Тетя Вера не забыла о своем обещании устроить вечер хорового пения и пригласила к ужину двух главных певиц: соседку тетю Пашу, запевалу, и тетю Настю с неутомимым горлом. В елейных брошюрках о Болдине тетя Паша изображается степенной, многомудрой старухой, что никак не соответствует ее живому образу. Ума и жизненного опыта ей не занимать стать, но степенности — никакой, — маленькая, круглая, как мячик, быстрая и улыбчивая, тетя Паша — озорница и насмешница. Мы уже не раз виделись, но тетя Паша всегда куда-то торопилась и не позволяла затащить себя к столу. Сейчас она явилась принарядившаяся, немного торжественная, только в крошечных зеленых глазках бегали чертенята, и с достоинством заняла почетное место во главе стола.
— Кашлять не будешь? — озабоченно спросила тетя Вера.
— Не, сперва чайкю попью, спою песню-другую, а там уж покашляю, — заверила тетя Паша.
У тети Паши «нет терпения на докторов», а главное, она не может упомнить, как надо принимать пилюли. Она спохватывается вечером и берет их за один присест — жменей. «Ну, и помогает?» — улыбнулся Маликов. «Не скажу, зато мутит всю ночь! — жизнерадостно отозвалась тетя Паша. — Вы за кашель не переживайте. У меня сейчас в груди сухо и просторно».

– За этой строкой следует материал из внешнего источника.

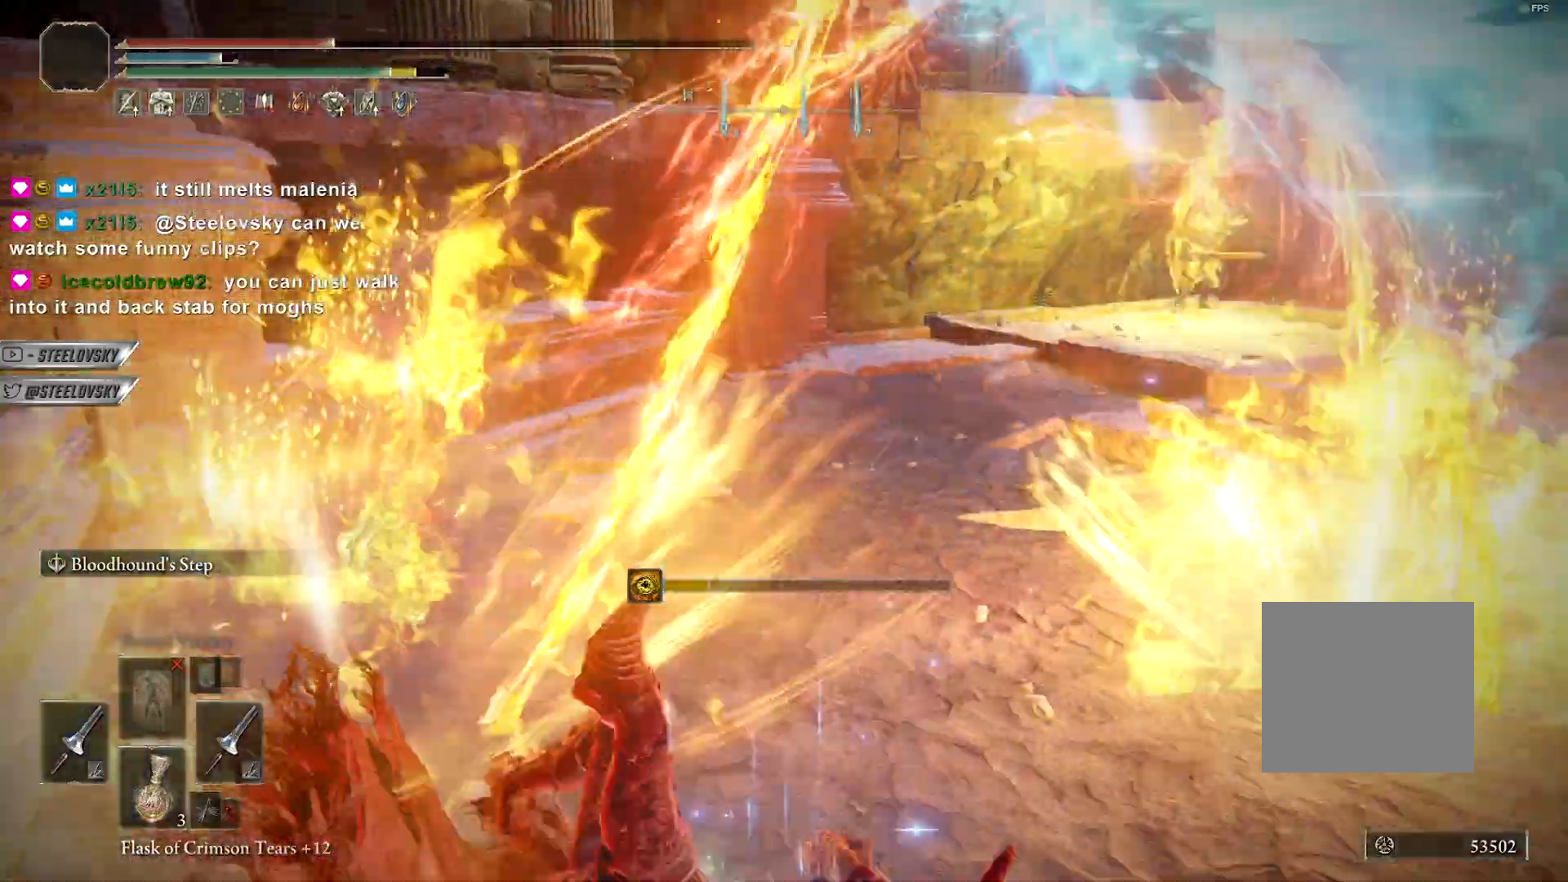
{"buttons": ["CIRCLE"], "left_stick": "left", "right_stick": "center", "events": [[67, "CIRCLE", "down"], [167, "CIRCLE", "up"], [217, "CIRCLE", "down"]]}
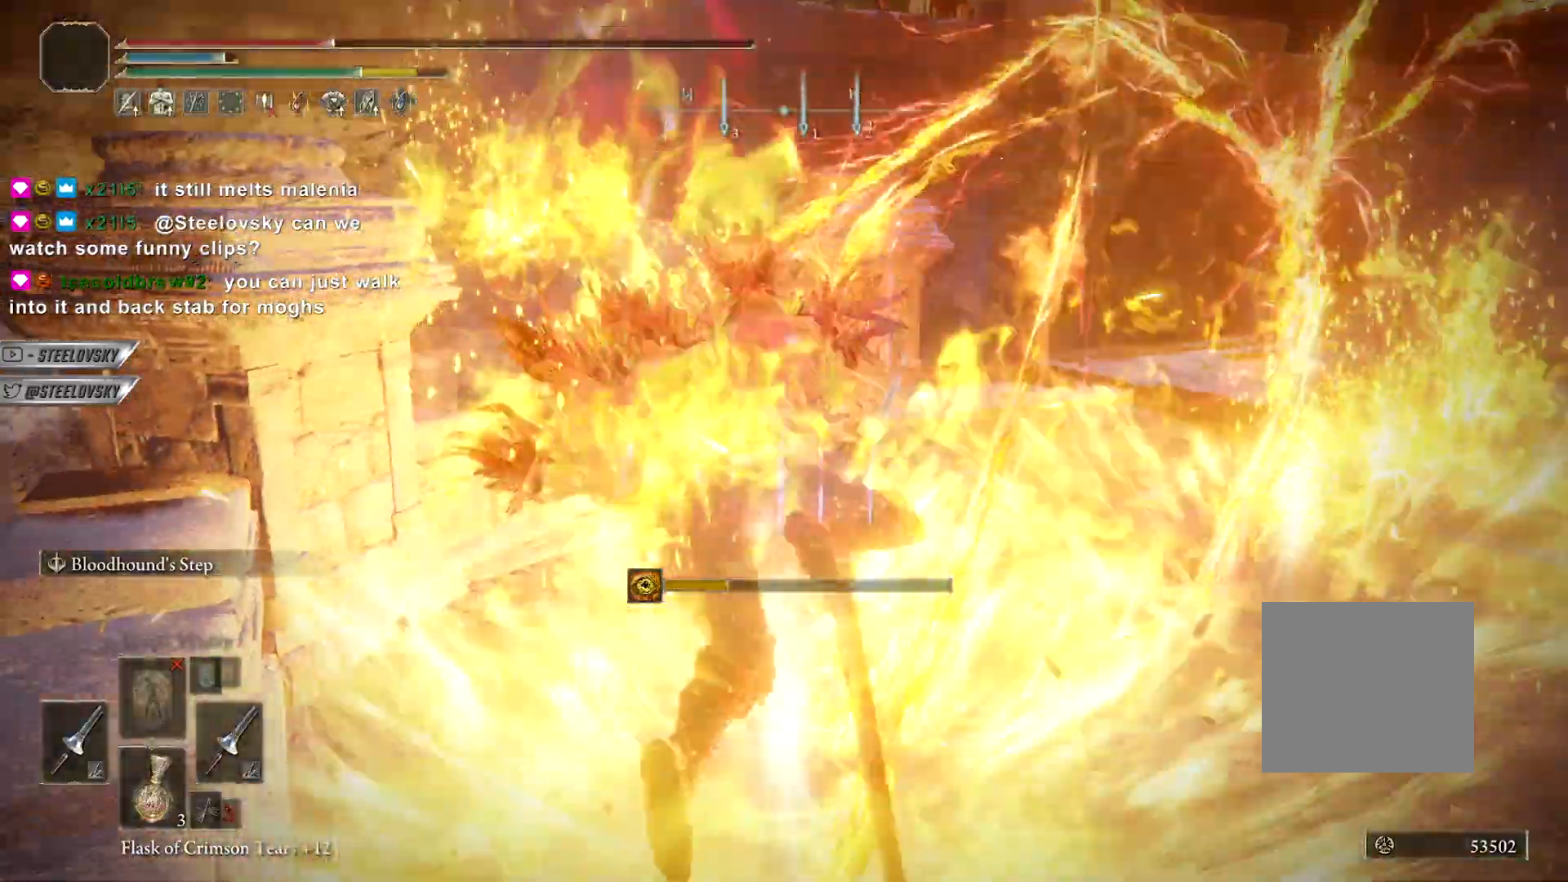
{"buttons": [], "left_stick": "left", "right_stick": "center", "events": [[467, "CIRCLE", "up"]]}
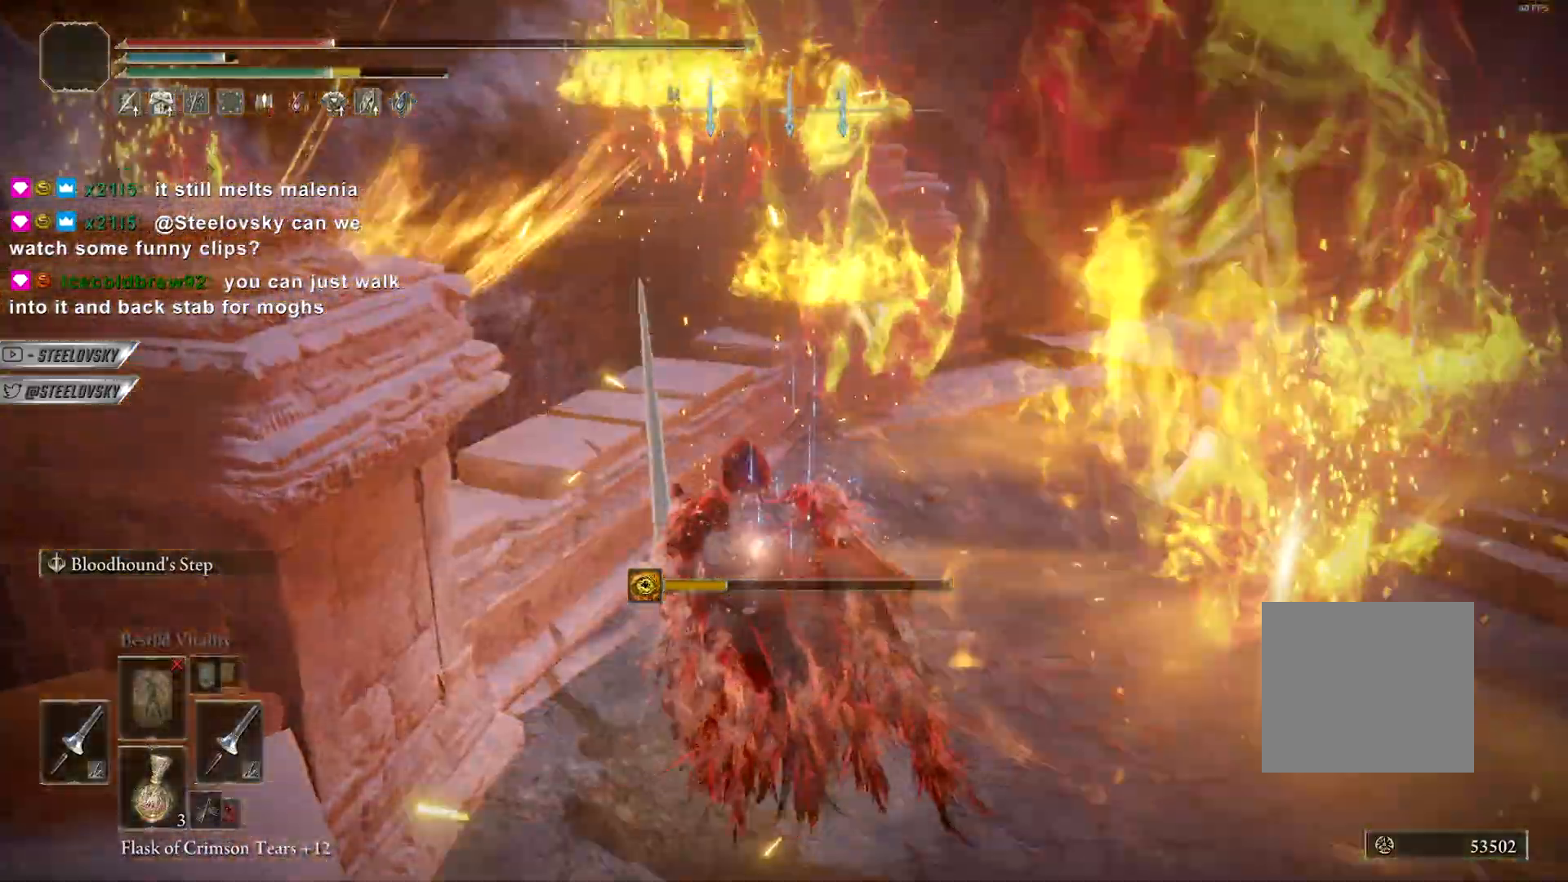
{"buttons": [], "left_stick": "left", "right_stick": "center", "events": [[217, "right_stick", "up-right"], [333, "right_stick", "center"]]}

Наша тетя Вера тоже не ударила в грязь лицом: надела красивую черную юбку, новый платок повязала, а на плечи кинула шаль с крупными цветами по лиловому фону. Подруг подобрали по старому, проверенному способу контраста, безошибочно рассчитанному на добрую улыбку: Дон-Кихот и Санчо Панса. Тиль Уленшпигель и Ламме Гудзак, Пат и Паташон. И как перечисленные герои, они разнились не только обликом, но и внутренней сутью: длинная, худая тетя Вера — сплошная духовность; сдобная пышка тетя Паша — воспаряет лишь в пении. Вне этого она вся принадлежит земле, охотно отдавая дань ее плодам, впрочем, тут ею движет, скорее, любопытство, нежели чревоугодие. Хочется всего попробовать, — она набрала гору снеди в тарелку и почти все оставила. Подошедшая чуть позже — внуков укладывала — тетя Настя, монументальная и довольно угрюмая с виду старуха, оказавшаяся на редкость заводной, иронично-затейливой, объявила, что, в отличие от своих подруг, всегда была заядлой грибницей, но убеждена, что самый лучший гриб не белый, не рыжик и не чернуха, а колбаса. Этот гриб в болдинских местах отчего-то вывелся.